**Exercise**
Set out exactly every line of the entries below, starting at the line that holds "armchair: present [704,605,819,749]" and stopping after the line that holds "planter: present [1288,881,1333,927]".
______________________________
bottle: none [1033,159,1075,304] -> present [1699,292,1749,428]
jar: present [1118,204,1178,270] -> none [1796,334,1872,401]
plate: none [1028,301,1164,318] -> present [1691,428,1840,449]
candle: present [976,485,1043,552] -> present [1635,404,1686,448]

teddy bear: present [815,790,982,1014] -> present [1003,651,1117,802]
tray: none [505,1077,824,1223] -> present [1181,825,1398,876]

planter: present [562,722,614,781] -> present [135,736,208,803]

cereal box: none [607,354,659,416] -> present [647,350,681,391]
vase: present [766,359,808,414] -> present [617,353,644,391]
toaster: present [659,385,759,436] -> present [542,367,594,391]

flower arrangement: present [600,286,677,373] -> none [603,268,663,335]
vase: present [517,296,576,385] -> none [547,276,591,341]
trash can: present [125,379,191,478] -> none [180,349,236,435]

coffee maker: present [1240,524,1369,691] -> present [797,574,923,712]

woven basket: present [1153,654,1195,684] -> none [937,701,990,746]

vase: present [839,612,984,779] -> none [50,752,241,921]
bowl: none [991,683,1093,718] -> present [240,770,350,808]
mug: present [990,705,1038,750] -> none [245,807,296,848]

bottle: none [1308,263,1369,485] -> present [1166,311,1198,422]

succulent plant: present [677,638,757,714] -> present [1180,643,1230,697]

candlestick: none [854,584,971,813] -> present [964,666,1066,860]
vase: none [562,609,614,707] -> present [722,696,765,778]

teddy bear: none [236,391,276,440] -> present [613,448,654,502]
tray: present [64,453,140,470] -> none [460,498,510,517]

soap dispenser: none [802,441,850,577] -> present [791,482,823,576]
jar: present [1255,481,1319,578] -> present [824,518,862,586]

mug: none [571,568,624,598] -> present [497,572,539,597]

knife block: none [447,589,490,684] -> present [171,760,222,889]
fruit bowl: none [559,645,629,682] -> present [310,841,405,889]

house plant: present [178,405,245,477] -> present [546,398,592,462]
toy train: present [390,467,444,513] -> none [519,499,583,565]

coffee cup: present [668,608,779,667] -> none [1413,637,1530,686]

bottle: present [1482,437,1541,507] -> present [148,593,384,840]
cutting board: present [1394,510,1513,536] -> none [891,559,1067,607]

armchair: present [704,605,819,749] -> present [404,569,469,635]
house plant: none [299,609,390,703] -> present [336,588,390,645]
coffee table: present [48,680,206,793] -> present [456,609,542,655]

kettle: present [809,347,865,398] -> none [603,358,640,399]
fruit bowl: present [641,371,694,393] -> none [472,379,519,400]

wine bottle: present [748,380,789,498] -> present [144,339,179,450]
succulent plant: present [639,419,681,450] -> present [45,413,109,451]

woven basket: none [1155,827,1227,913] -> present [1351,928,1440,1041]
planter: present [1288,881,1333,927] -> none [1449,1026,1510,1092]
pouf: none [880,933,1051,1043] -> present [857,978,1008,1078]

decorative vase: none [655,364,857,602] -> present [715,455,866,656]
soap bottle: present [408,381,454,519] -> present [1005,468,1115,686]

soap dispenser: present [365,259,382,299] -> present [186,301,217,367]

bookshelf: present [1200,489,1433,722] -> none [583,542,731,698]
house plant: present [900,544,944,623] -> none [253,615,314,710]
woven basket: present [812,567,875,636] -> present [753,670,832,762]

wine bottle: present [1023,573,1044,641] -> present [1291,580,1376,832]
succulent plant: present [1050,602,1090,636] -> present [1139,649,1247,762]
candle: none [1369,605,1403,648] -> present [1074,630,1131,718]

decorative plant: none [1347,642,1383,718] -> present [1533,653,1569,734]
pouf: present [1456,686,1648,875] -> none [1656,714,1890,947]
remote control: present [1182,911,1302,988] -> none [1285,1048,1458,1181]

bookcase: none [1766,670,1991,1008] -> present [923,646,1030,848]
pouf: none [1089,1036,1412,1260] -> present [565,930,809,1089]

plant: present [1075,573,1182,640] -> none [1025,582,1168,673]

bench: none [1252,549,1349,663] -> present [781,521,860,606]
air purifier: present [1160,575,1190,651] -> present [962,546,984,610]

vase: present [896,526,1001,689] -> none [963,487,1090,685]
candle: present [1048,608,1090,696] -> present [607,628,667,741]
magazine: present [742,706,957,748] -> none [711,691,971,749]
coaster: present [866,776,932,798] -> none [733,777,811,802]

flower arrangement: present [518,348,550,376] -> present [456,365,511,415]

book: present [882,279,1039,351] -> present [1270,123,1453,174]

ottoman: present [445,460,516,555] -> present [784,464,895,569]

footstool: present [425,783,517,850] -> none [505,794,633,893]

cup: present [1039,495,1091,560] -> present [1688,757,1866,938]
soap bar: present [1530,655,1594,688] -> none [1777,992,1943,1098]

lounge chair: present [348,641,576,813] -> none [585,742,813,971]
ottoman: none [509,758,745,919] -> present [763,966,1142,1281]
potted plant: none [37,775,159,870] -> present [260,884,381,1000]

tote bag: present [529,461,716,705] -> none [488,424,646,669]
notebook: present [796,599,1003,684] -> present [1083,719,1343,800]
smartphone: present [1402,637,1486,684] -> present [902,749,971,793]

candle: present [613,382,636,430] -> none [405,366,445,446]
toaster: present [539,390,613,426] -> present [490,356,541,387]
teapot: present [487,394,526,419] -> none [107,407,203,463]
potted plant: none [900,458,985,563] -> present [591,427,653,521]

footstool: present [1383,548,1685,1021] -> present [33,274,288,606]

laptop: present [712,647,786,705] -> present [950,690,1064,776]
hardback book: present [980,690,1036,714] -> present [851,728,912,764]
______________________________
**The answer**
armchair: present [704,605,819,749] -> present [404,569,469,635]
house plant: none [299,609,390,703] -> present [336,588,390,645]
coffee table: present [48,680,206,793] -> present [456,609,542,655]

kettle: present [809,347,865,398] -> none [603,358,640,399]
fruit bowl: present [641,371,694,393] -> none [472,379,519,400]

wine bottle: present [748,380,789,498] -> present [144,339,179,450]
succulent plant: present [639,419,681,450] -> present [45,413,109,451]

woven basket: none [1155,827,1227,913] -> present [1351,928,1440,1041]
planter: present [1288,881,1333,927] -> none [1449,1026,1510,1092]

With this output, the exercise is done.